Les auteurs modernes, depuis notamment Yves Chiron à la fin des années 90, présentent aujourd’hui des travaux historiques de haute teneur qui montrent indubitablement que saint Pie X fut un grand réformateur de l’Eglise. En complément de ses vertus personnelles qui l’ont porté à la canonisation, les mérites de son œuvre pontificale réformatrice et novatrice sont des éléments importants pour connaître son histoire et l’histoire de notre Eglise aujourd’hui.

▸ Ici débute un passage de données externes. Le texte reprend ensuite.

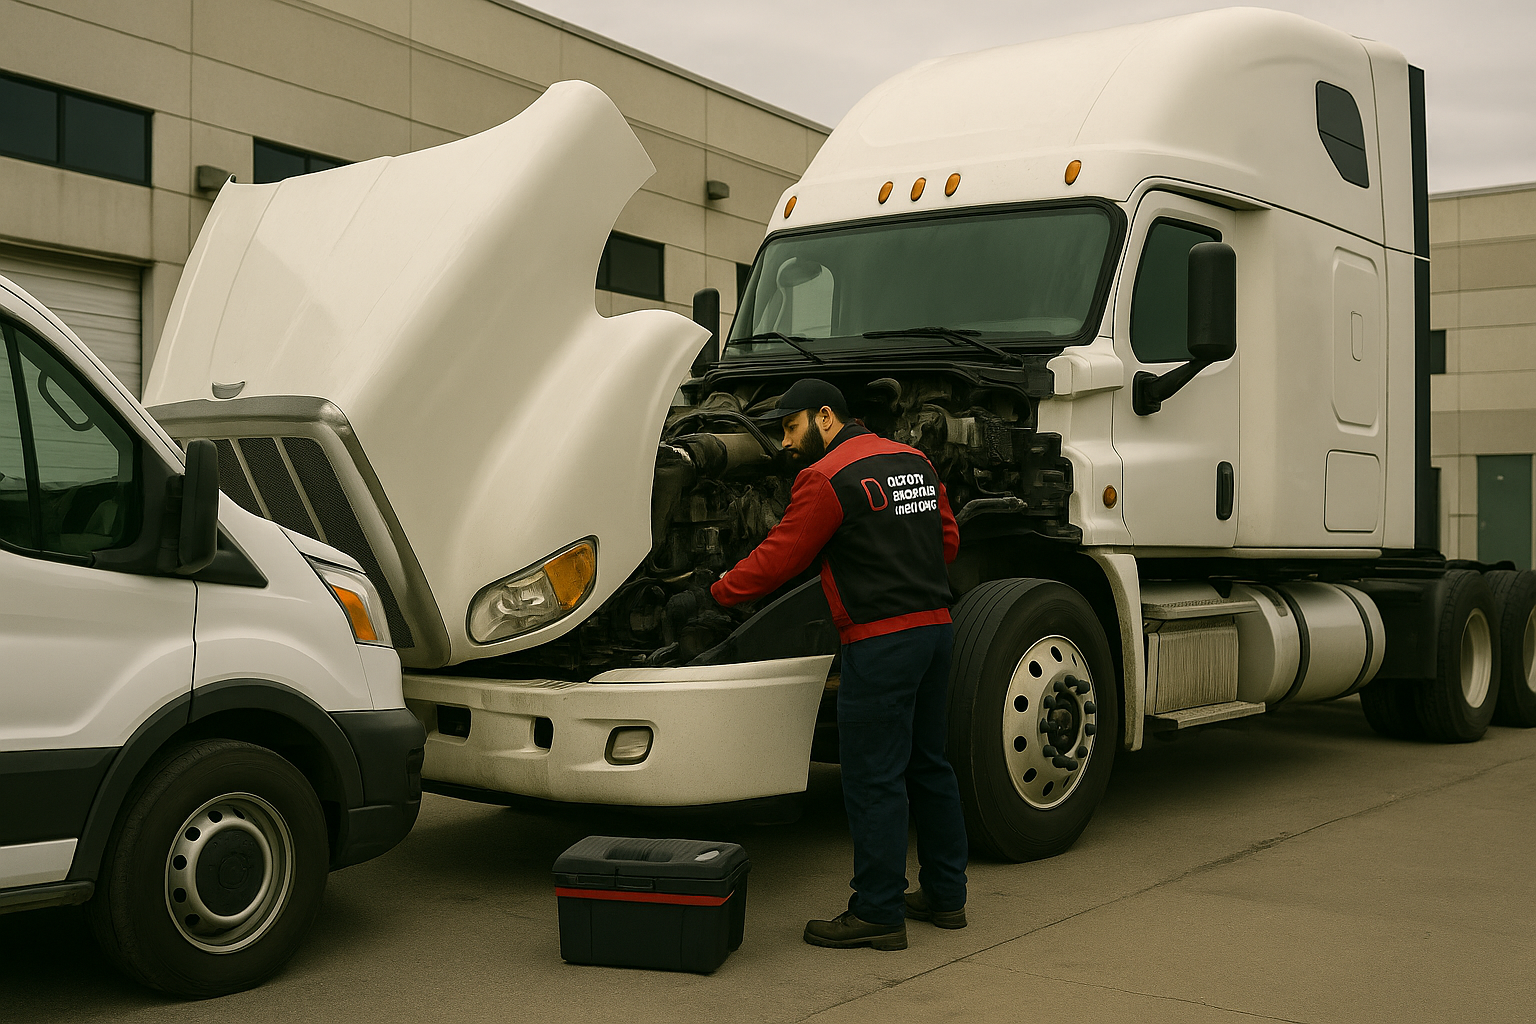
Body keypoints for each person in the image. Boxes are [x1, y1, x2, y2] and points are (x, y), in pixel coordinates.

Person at [709, 378, 968, 951]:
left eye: (792, 426)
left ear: (826, 417)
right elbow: (946, 540)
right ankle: (946, 896)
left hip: (881, 643)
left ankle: (877, 911)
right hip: (935, 630)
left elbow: (782, 556)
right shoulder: (915, 460)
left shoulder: (826, 478)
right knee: (930, 766)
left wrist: (719, 592)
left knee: (874, 778)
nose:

Parmi les ouvrages récents, publiés notamment à l’occasion du centenaire de la mort de saint Pie X, on citera particulièrement : “Pio X, alle origini del cattolicesimo contemporeano” (Pie X, aux origines du catholicisme contemporain), de Gianpaolo Romanato, Edizioni Lindau, avril 2014 (en langue italienne uniquement).

]]

Il avait eu l’intuition de combien serait terrible et dramatique le conflit qui couvait dans les Balkans, mais aussi dans toute l’Europe depuis déjà plusieurs années, voire décennies. La diplomatie vaticane fut impuissante devant la vanité des hommes et le déclenchement de la guerre, qu’on n’appelait pas encore mondiale, fut pour le Pape une terrible épreuve qui amplifia encore les douleurs quasiment physiques que ses pressentiments funestes lui avaient occasionnés.

Quelques jours après le déclenchement du grand conflit, un embarras pulmonaire mit fin à son chemin de Croix, comme il usait à qualifier sa vie sacerdotale, épiscopale et pontificale.

Ce 20 août 1914, le monde perdait un grand homme, l’Eglise perdait un grand pape, le Ciel recevait un grand saint.